Doctors discus concerns of students vaping as school districts sue JUUL, others


CHARLESTON, S.C. (WCBD) – Medical experts from Roper St. Francis Hospital are raising red flags over teen usage of electronic cigarette products. This comes as several school districts across the state and country have filed a civil lawsuit against industry giants like JUUL.

Electronic cigarette and vaping use has been a growing trend in recent years seen in school districts in the Lowcountry and beyond. Several school districts are taking the fight to federal court. Medical experts say regulations on the electronic nicotine products need to be established before too much damage is done to those relying on them.

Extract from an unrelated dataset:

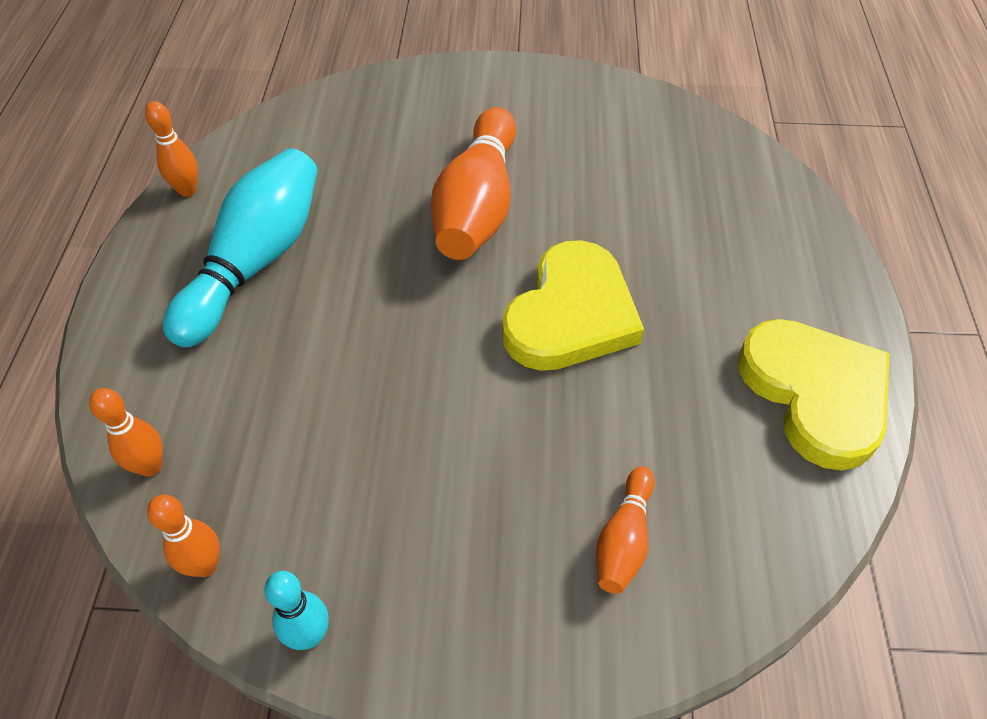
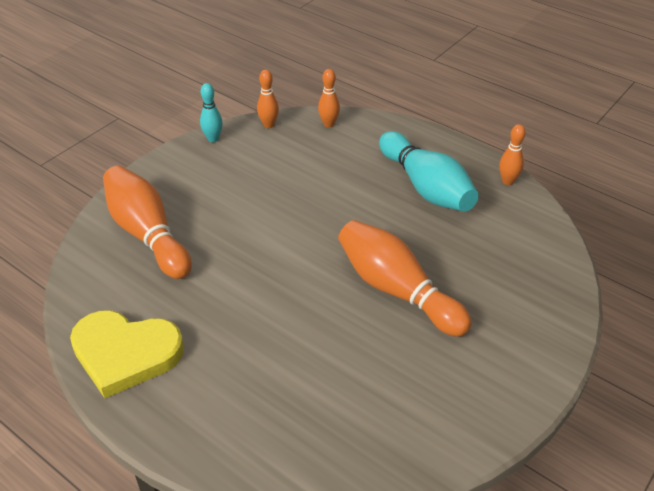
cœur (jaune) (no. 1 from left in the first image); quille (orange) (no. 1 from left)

Electronic vaping and electronic cigarettes are popular among school-age kids largely due to being easily hidden, easy accessibility while packing fruitful flavors. Medical experts are issuing warnings on the popular products.

“We’ve found they can cause severe lung disease or early onset emphysema and some causes of those have been eliminated but we’re finding new things as time goes on,” says Dr. Adam Mace, a Thoracic Surgeon at Roper St. Francis Hospital.

A battle between electronic cigarettes versus regular cigarettes Dr. Mace says while the electronic version is becoming wildly popular among school-age teens, it’s a concerning trend.

“It certainly contains less tar and things like that than combustible tobacco but you know some carcinogens can still be created,” says Dr. Mace.

School districts both locally and country-wide are taking the billion dollar industry to federal court for marketing the now popular products towards an under-age demographic. The main concern for districts is the impact on students health but say the devices are also taking away from time in the classroom.

“We absolutely need to understand what is in these products,” says Dr. Mace. “What is the safety, what are the risks?”

It’s a quickly growing market which Dr. Mace says has little to no regulation. He says the lack of regulations is putting teenagers and students at greater risk just to fit in with the trend.

“It’s really variable product to product,” says Dr. Mace. “You know it’s not carefully regulated in anyway right now.”

Dr. Mace is hopeful stricter regulations and better guidelines can be established in the near future. There’s no set date for the federal lawsuit to go before a judge.